- **Directions for this task**
The printed result should hold only the lines from the opening of the data through the line bearing "nose: (598, 360)", exactly as given and without pictures.

- **Dataset**
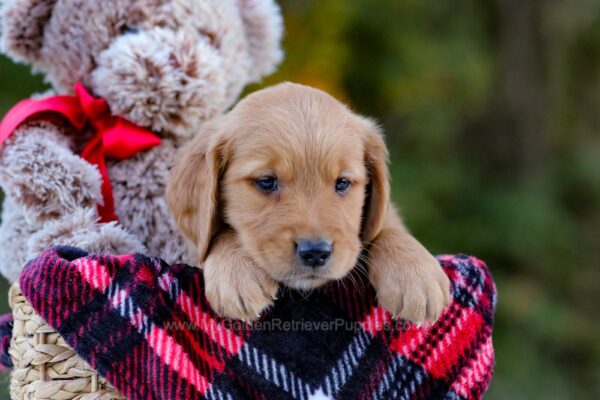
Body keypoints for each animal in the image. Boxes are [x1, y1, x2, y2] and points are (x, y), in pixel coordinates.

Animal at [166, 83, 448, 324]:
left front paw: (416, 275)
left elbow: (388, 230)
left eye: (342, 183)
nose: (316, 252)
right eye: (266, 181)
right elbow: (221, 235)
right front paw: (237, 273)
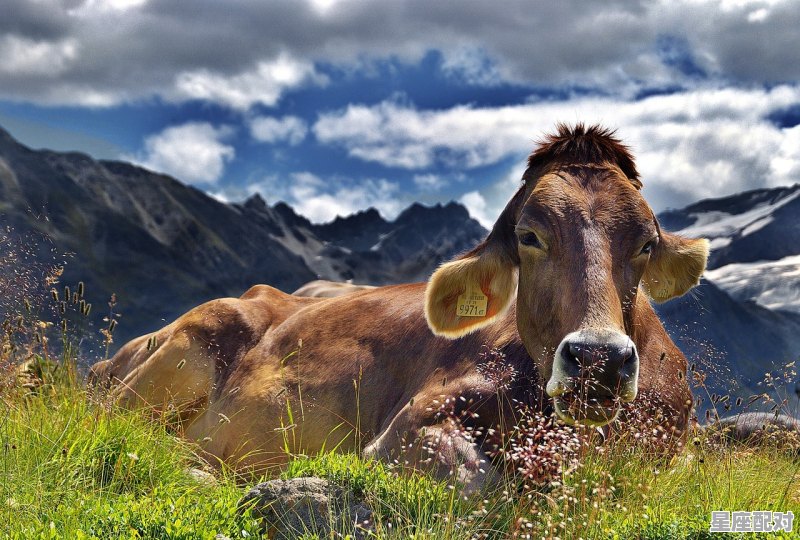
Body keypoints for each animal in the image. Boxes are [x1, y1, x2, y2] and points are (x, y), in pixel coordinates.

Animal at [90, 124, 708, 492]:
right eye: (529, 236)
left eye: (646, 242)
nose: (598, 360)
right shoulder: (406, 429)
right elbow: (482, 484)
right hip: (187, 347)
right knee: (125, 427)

- **Response to the task**
Body keypoints for each animal in the image. Boxes are [x1, y1, x2, y2] and points are (x, y), in pixel coordinates.

Animal at [166, 83, 448, 324]:
left front paw: (416, 275)
left elbow: (388, 230)
left eye: (342, 183)
nose: (316, 252)
right eye: (266, 181)
right elbow: (221, 235)
right front paw: (237, 273)
Body keypoints for each animal in the image. Boxes are [x1, y1, x2, y2] and points are (x, y), in pixel coordinates.

Animal at [90, 124, 708, 492]:
right eye: (529, 236)
left eye: (646, 242)
nose: (598, 360)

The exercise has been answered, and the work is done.